Kang Bupati Sugiri Sancoko Hadiri Halal Bihalal Ikkapdar Kresidenan Madiun

Masih dalam suasana Syawalan, Kang Bupati Sugiri Sancoko menghadiri kegiatan Halal Bihalal yang diselenggarakan oleh Ikatan Keluarga Pondok Pesantren Darul Ulum (Ikkapdar) Karesidenan Madiun Minggu, (8/5/22). Bertempat di Pendopo Agung Ponorogo acara kali ini mengusung tema “Sucikan Hati Kuatkan Silaturahmi, Guna Mempererat Ukhwah Islami di Hari yang Fitri”.

Gus Nugroho selaku Penasehat Ikkapdar Karesidenan Madiun mengungkapkan bahwa kegiatan ini merupakan acara rutin setiap tahun. Ia berharap kegiatan ini mampu meningkatkan silaturahmi serta menguatkan ikatan batin dan rohani sesama keluarga Pondok Pesantren Darul Ulum. Selain itu, kegiatan ini juga dimanfaatkan sebagai tolak ukur syiar dari Pondok Pesantren Darul Ulum agar bisa bersinergi dengan pemerintah daerah.

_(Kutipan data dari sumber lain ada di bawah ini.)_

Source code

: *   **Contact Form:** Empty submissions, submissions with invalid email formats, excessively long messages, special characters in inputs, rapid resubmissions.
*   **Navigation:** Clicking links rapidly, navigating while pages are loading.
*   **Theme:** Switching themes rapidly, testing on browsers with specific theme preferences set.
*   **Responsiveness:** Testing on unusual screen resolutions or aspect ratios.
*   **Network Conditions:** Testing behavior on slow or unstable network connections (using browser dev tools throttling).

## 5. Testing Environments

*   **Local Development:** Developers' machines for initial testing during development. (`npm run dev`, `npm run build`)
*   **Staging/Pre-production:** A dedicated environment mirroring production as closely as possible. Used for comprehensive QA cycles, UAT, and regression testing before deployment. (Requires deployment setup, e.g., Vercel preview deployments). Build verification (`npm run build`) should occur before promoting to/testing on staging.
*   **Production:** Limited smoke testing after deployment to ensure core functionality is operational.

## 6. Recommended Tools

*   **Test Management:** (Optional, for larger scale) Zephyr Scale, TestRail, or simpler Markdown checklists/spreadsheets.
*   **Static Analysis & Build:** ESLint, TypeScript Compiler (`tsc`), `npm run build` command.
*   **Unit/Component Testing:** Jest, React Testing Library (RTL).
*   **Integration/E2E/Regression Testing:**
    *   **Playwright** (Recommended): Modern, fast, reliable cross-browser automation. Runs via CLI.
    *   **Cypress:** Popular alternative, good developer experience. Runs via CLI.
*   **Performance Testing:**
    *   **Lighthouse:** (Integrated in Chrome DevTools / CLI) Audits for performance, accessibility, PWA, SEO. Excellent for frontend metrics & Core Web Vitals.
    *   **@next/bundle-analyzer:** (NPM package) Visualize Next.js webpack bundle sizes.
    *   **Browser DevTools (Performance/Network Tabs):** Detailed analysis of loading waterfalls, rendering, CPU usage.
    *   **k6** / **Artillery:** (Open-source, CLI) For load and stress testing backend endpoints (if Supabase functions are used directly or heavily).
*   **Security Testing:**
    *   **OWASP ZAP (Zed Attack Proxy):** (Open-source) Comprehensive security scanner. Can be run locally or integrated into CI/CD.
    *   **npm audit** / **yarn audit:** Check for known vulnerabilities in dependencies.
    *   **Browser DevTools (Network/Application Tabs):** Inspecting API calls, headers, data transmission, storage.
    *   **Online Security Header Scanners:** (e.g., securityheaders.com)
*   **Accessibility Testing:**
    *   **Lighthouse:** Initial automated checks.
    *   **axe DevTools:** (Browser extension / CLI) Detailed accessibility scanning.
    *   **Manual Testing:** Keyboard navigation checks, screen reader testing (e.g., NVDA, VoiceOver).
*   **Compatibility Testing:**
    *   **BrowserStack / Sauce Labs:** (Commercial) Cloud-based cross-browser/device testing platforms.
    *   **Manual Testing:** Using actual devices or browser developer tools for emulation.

“ Semoga menguatkan jalinan ikatan batin dan rohani antara sesama keluarga Pondok Pesantren Darul Ulum. Kita juga berharap bisa menjadi tolak ukur syiar daripada Pondok untuk bisa bersinergi dengan bebagai kalangan, khususnya pemerintah daerah di masing-masing wilayah. Semoga perkumpulan ini berjalan istiqomah dan menjadi media membahagiakan guru kita,” ujar Gus Nugroho.

Sementara itu, Kang Bupati Sugiri Sancoko menghaturkan banyak terimakasih atas terselenggaranya kegiatan halal bihalal ini. Ia berharap kegiatan ini bisa langgeng dan tetap rutin dilaksanakan.

“ Saya bersyukur bisa dirawuhi orang-orang yang hebat pada hari ini, maka saya ucapkan terimakasih. Semoga hubungan baik ini terjaga sampai kapanpun,” ungkap Kang Bupati.

Kemudian acara dilanjutkan dengan mauidhotul hasanah yang dipimpin oleh Kyai Hamid Bisri, anggota Majelis Pimpinan Pondok Pesantren (MPP) Darul Ulum Jombang. Dalam ceramahnya Kyai Hamid Bisri menjelaskan mengenai kemuliaan bulan ramadhan dan lantunan takbir. Menurutnya, berpuasa mengajarkan manusia untuk hidup bersyukur dan merasakan kehidupan orang fakir yakni menahan lapar dan haus. Selain itu, bulan ramadhan juga mengajarkan manusia untuk senantiasa bersikap humanis dan empati terhadap sesama umat.

Kemudian mengenai takbir, Kyai Hamid Bisri mengungkapkan bahwa takbir dapat dimaknai secara luas, yakni dengan membesarkan nama Allah. Ia mengajak jama’ah untuk senantiasa bertakbir agar menjadi hamba yang selalu dekat dengan Allah.

“ Mari menata hati, jiwa raga kita agar menjadi hamba yang kecil dimata Allah namun membesarkan nama Allah,” terang Kyai Hamid Bisri.